[Collected data]
######

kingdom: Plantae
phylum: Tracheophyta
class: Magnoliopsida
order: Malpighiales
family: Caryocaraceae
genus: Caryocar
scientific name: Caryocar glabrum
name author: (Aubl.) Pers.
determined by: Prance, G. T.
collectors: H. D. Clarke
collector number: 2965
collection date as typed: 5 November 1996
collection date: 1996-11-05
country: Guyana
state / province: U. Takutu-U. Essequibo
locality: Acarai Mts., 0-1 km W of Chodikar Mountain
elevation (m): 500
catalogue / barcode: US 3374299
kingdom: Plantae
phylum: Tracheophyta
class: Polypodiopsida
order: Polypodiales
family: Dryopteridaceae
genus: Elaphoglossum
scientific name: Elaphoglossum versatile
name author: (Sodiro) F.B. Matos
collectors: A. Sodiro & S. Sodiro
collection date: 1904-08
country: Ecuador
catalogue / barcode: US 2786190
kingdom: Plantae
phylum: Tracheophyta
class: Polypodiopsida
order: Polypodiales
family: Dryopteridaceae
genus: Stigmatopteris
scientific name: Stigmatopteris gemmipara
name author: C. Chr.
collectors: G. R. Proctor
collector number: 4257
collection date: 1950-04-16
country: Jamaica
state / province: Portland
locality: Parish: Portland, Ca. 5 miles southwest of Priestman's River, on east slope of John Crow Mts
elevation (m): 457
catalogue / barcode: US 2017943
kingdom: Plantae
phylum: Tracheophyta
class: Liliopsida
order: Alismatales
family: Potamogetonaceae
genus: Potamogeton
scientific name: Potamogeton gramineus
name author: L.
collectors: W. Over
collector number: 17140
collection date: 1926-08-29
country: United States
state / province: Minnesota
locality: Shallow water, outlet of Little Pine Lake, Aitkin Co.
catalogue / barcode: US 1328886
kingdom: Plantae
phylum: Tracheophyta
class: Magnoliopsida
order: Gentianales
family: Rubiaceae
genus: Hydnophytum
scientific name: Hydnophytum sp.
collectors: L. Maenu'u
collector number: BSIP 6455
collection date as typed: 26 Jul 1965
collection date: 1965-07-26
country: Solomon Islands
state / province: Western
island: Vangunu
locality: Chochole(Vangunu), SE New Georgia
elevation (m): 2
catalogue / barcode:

######

Please give the rows above again, substituting "collected by" for every "collectors" and leaving everything else unchanged.

kingdom: Plantae
phylum: Tracheophyta
class: Magnoliopsida
order: Malpighiales
family: Caryocaraceae
genus: Caryocar
scientific name: Caryocar glabrum
name author: (Aubl.) Pers.
determined by: Prance, G. T.
collected by: H. D. Clarke
collector number: 2965
collection date as typed: 5 November 1996
collection date: 1996-11-05
country: Guyana
state / province: U. Takutu-U. Essequibo
locality: Acarai Mts., 0-1 km W of Chodikar Mountain
elevation (m): 500
catalogue / barcode: US 3374299
kingdom: Plantae
phylum: Tracheophyta
class: Polypodiopsida
order: Polypodiales
family: Dryopteridaceae
genus: Elaphoglossum
scientific name: Elaphoglossum versatile
name author: (Sodiro) F.B. Matos
collected by: A. Sodiro & S. Sodiro
collection date: 1904-08
country: Ecuador
catalogue / barcode: US 2786190
kingdom: Plantae
phylum: Tracheophyta
class: Polypodiopsida
order: Polypodiales
family: Dryopteridaceae
genus: Stigmatopteris
scientific name: Stigmatopteris gemmipara
name author: C. Chr.
collected by: G. R. Proctor
collector number: 4257
collection date: 1950-04-16
country: Jamaica
state / province: Portland
locality: Parish: Portland, Ca. 5 miles southwest of Priestman's River, on east slope of John Crow Mts
elevation (m): 457
catalogue / barcode: US 2017943
kingdom: Plantae
phylum: Tracheophyta
class: Liliopsida
order: Alismatales
family: Potamogetonaceae
genus: Potamogeton
scientific name: Potamogeton gramineus
name author: L.
collected by: W. Over
collector number: 17140
collection date: 1926-08-29
country: United States
state / province: Minnesota
locality: Shallow water, outlet of Little Pine Lake, Aitkin Co.
catalogue / barcode: US 1328886
kingdom: Plantae
phylum: Tracheophyta
class: Magnoliopsida
order: Gentianales
family: Rubiaceae
genus: Hydnophytum
scientific name: Hydnophytum sp.
collected by: L. Maenu'u
collector number: BSIP 6455
collection date as typed: 26 Jul 1965
collection date: 1965-07-26
country: Solomon Islands
state / province: Western
island: Vangunu
locality: Chochole(Vangunu), SE New Georgia
elevation (m): 2
catalogue / barcode:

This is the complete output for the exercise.